━━━ Extrait retenu ━━━
C et été, pendant trois semaines, des millions de spectateurs vont suivre le Tour de France, sur les routes ou devant leur écran. Les coureurs cyclistes vont lutter contre la chaleur et la pente avec une endurance hors du commun, sur plus de 3000 kilomètres. On estime que le Tour de France serait la troisième compétition sportive la plus suivie au monde, juste derrière la Coupe du monde de football et les Jeux olympiques. Mais la course n’est pas seulement le rendez-vous traditionnel du mois de juillet pour les fans de sport : aux yeux de la famille Amaury, propriétaire de l’épreuve depuis 1965, le Tour est avant tout un business.
Course au profit
Créé en 1903, le Tour a toujours été au cœur d’intérêts commerciaux. Le fondateur de la compétition, Henri Desgrange, également propriétaire du journal L’Auto, voyait l’événement comme un moyen d’augmenter les ventes de son journal. L’opération a réussi, notamment parce que le cyclisme était l’une des activités sportives les plus répandues en France au début du XXe siècle.
L’industrie de la presse n’est pas la seule à s’intéresser au Tour : très vite, les fabricants de vélos ont fourni les deux-roues aux coureurs pour en faire la promotion auprès des spectateurs, et les premiers sponsors apparaissent aussi sur les dossards des coureurs et aux abords de la course.
Pour accentuer le caractère spectaculaire de l’événement – et attirer encore davantage de spectateurs –, la compétition atteint pour la première fois les sommets des Pyrénées et des Alpes en 1910 et 1911. L’année 1930 voit la naissance de la « caravane du Tour », véritable défilé de véhicules publicitaires, permettant aux marques de distribuer des échantillons au public massé sur le bord des routes.
Les années 1960 sont marquées par la rivalité entre deux coureurs français au style bien différent : Anquetil et Poulidor. « Poupou », aussi surnommé « l’éternel second », formidable grimpeur, est le favori du public. Anquetil, par son professionnalisme et sa rigueur, incarne la professionnalisation croissante du cyclisme moderne, et devient le premier coureur à remporter cinq Tours de France.
Dopage
Le Tour de France prend une nouvelle dimension dans les années 1990. Les chaînes de télévision s’arrachent les droits de retransmission, ce qui augmente considérablement la visibilité de l’événement et provoque donc une forte hausse des revenus publicitaires. A ce jour, les droits de retransmission constituent 60 % des recettes générées par le Tour. Diffusée dans près de 190 pays, la course bénéficie alors d’une audience mondiale. Le chiffre d’affaires grimpe, passant de 5 à 50 millions d’euros entre les années 1980 et les années 1990.
━━━
**Consigne a**
Répondez aux questions suivantes à partir de l'extrait retenu sur le Tour de France :
(i) En quelle année la « caravane du Tour » est-elle apparue ?
(ii) Depuis quelle année la famille Amaury est-elle propriétaire de l'épreuve ?
(iii) Quelle part des recettes du Tour les droits de retransmission représentent-ils aujourd'hui ?
L'extrait retenu et les enregistrements proviennent de sources distinctes.
━━━ Données fournies ━━━
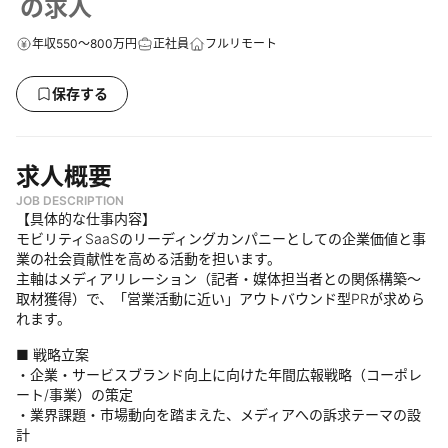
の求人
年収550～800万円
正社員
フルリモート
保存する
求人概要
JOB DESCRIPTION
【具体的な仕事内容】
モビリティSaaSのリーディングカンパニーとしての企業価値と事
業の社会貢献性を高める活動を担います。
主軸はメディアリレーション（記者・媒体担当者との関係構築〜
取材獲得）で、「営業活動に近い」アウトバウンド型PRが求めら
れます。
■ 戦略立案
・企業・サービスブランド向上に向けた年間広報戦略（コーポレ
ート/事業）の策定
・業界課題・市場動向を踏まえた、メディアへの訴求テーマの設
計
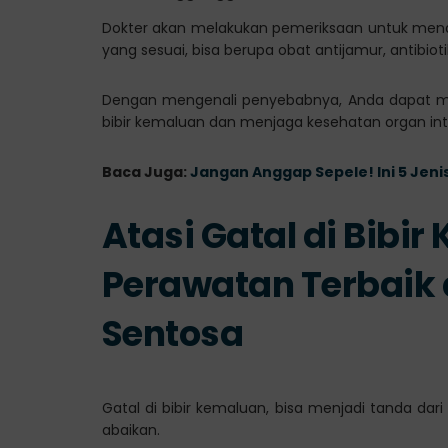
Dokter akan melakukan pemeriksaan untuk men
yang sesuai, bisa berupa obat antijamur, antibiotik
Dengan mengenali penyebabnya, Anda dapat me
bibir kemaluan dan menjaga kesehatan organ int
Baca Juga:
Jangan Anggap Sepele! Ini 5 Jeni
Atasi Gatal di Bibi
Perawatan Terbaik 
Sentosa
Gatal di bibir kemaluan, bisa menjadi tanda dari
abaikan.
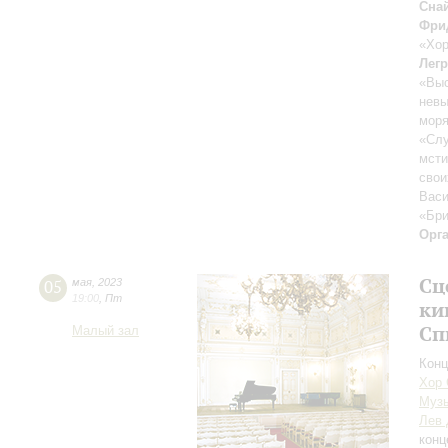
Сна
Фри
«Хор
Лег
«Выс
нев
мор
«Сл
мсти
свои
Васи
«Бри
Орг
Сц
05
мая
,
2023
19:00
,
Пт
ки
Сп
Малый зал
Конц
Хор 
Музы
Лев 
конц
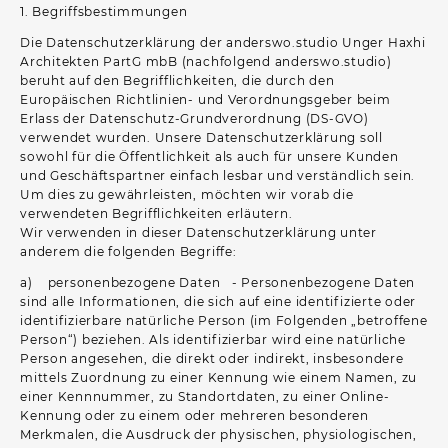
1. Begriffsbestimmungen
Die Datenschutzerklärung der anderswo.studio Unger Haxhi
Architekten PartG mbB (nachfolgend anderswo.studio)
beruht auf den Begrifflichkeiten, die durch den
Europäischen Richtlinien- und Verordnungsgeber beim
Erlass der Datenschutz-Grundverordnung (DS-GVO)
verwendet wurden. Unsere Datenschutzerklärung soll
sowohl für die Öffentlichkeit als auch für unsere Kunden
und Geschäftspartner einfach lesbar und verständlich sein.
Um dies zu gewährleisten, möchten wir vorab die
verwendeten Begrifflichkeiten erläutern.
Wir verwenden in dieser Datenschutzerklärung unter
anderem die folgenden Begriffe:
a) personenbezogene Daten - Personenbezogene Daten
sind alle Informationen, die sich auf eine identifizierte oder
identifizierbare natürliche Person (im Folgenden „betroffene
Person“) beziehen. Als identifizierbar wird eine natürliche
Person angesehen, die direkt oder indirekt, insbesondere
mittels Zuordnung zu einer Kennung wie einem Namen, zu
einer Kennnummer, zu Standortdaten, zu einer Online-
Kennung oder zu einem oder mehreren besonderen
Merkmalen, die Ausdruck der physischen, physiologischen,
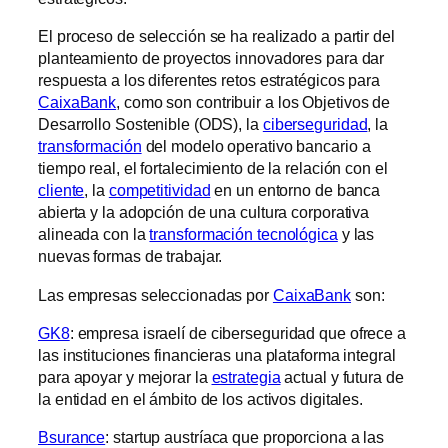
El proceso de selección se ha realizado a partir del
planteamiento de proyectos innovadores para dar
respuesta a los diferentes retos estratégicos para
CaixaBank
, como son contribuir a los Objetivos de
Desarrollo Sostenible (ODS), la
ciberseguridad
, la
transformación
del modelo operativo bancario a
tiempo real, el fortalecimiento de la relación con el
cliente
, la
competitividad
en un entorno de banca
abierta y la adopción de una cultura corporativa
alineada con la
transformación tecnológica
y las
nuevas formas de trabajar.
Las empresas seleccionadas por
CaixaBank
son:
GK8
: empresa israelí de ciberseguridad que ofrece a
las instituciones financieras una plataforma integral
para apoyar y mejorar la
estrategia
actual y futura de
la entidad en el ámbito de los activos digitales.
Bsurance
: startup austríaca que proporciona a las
━━━
**Consigne b**
Reproduisez fidèlement les enregistrements, depuis leur début jusqu'à la ligne contenant « Merkmalen, die Ausdruck », celle-ci incluse. N'y faites pas figurer les images.

**Réponse finale a**
(i) En 1930.
(ii) Depuis 1965.
(iii) 60 %.

**Réponse finale b**
の求人
年収550～800万円
正社員
フルリモート
保存する
求人概要
JOB DESCRIPTION
【具体的な仕事内容】
モビリティSaaSのリーディングカンパニーとしての企業価値と事
業の社会貢献性を高める活動を担います。
主軸はメディアリレーション（記者・媒体担当者との関係構築〜
取材獲得）で、「営業活動に近い」アウトバウンド型PRが求めら
れます。
■ 戦略立案
・企業・サービスブランド向上に向けた年間広報戦略（コーポレ
ート/事業）の策定
・業界課題・市場動向を踏まえた、メディアへの訴求テーマの設
計
Dokter akan melakukan pemeriksaan untuk men
yang sesuai, bisa berupa obat antijamur, antibiotik
Dengan mengenali penyebabnya, Anda dapat me
bibir kemaluan dan menjaga kesehatan organ int
Baca Juga:
Jangan Anggap Sepele! Ini 5 Jeni
Atasi Gatal di Bibi
Perawatan Terbaik 
Sentosa
Gatal di bibir kemaluan, bisa menjadi tanda dari
abaikan.
Сна
Фри
«Хор
Лег
«Выс
нев
мор
«Сл
мсти
свои
Васи
«Бри
Орг
Сц
05
мая
,
2023
19:00
,
Пт
ки
Сп
Малый зал
Конц
Хор 
Музы
Лев 
конц
1. Begriffsbestimmungen
Die Datenschutzerklärung der anderswo.studio Unger Haxhi
Architekten PartG mbB (nachfolgend anderswo.studio)
beruht auf den Begrifflichkeiten, die durch den
Europäischen Richtlinien- und Verordnungsgeber beim
Erlass der Datenschutz-Grundverordnung (DS-GVO)
verwendet wurden. Unsere Datenschutzerklärung soll
sowohl für die Öffentlichkeit als auch für unsere Kunden
und Geschäftspartner einfach lesbar und verständlich sein.
Um dies zu gewährleisten, möchten wir vorab die
verwendeten Begrifflichkeiten erläutern.
Wir verwenden in dieser Datenschutzerklärung unter
anderem die folgenden Begriffe:
a) personenbezogene Daten - Personenbezogene Daten
sind alle Informationen, die sich auf eine identifizierte oder
identifizierbare natürliche Person (im Folgenden „betroffene
Person“) beziehen. Als identifizierbar wird eine natürliche
Person angesehen, die direkt oder indirekt, insbesondere
mittels Zuordnung zu einer Kennung wie einem Namen, zu
einer Kennnummer, zu Standortdaten, zu einer Online-
Kennung oder zu einem oder mehreren besonderen
Merkmalen, die Ausdruck der physischen, physiologischen,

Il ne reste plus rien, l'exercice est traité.